◆ **Exercise details**: Pull out every row below that contains the word "Strategic". Uppercase and lowercase count as different.

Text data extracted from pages
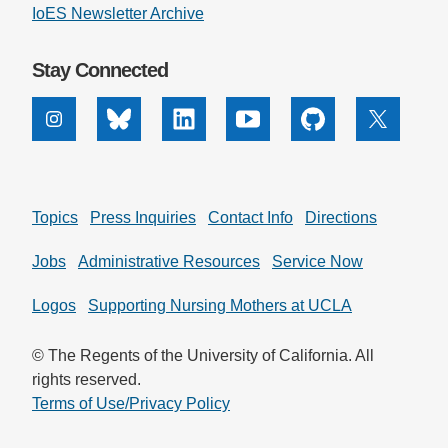
IoES Newsletter Archive
Stay Connected
Instagram
Bluesky
Linkedin
Youtube
Github
X
Topics
Press Inquiries
Contact Info
Directions
Jobs
Administrative Resources
Service Now
Logos
Supporting Nursing Mothers at UCLA
© The Regents of the University of California. All
rights reserved.
Terms of Use/Privacy Policy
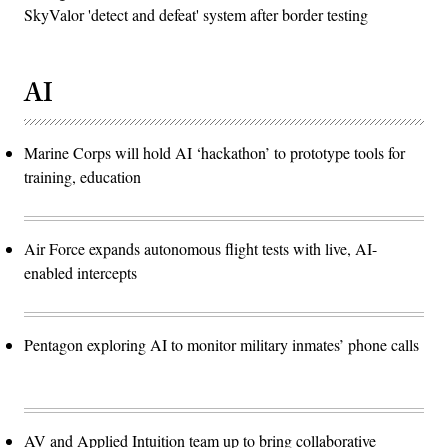
SkyValor 'detect and defeat' system after border testing
AI
Marine Corps will hold AI ‘hackathon’ to prototype tools for
training, education
Air Force expands autonomous flight tests with live, AI-
enabled intercepts
Pentagon exploring AI to monitor military inmates’ phone calls
AV and Applied Intuition team up to bring collaborative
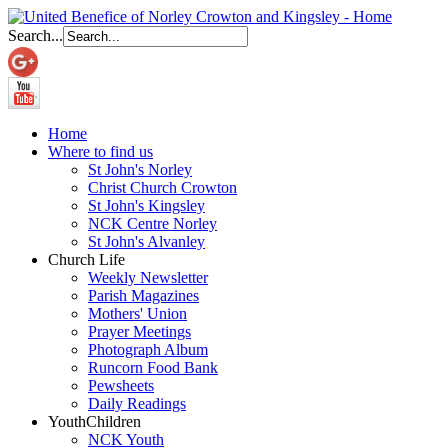
Search...
Home
Where to find us
St John's Norley
Christ Church Crowton
St John's Kingsley
NCK Centre Norley
St John's Alvanley
Church Life
Weekly Newsletter
Parish Magazines
Mothers' Union
Prayer Meetings
Photograph Album
Runcorn Food Bank
Pewsheets
Daily Readings
Youth
Children
NCK Youth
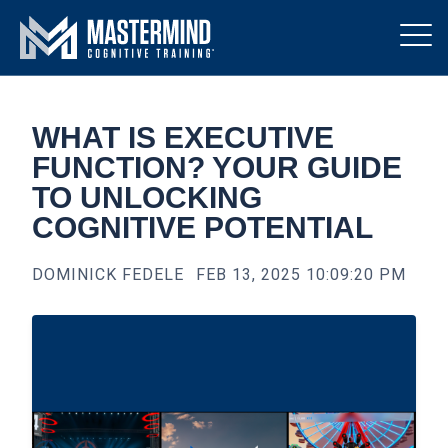
WHAT IS EXECUTIVE
FUNCTION? YOUR GUIDE
TO UNLOCKING
COGNITIVE POTENTIAL
DOMINICK FEDELE
FEB 13, 2025 10:09:20 PM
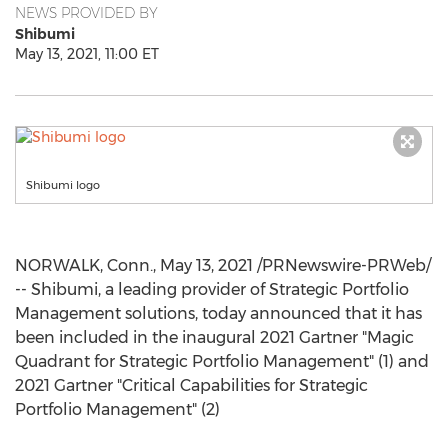
NEWS PROVIDED BY
Shibumi
May 13, 2021, 11:00 ET
Shibumi logo
NORWALK, Conn.
,
May 13, 2021
/PRNewswire-PRWeb/
-- Shibumi, a leading provider of Strategic Portfolio
Management solutions, today announced that it has
been included in the inaugural 2021 Gartner "Magic
Quadrant for Strategic Portfolio Management" (1) and
2021 Gartner "Critical Capabilities for Strategic
Portfolio Management" (2)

◆ **Result**:
-- Shibumi, a leading provider of Strategic Portfolio
Quadrant for Strategic Portfolio Management" (1) and
2021 Gartner "Critical Capabilities for Strategic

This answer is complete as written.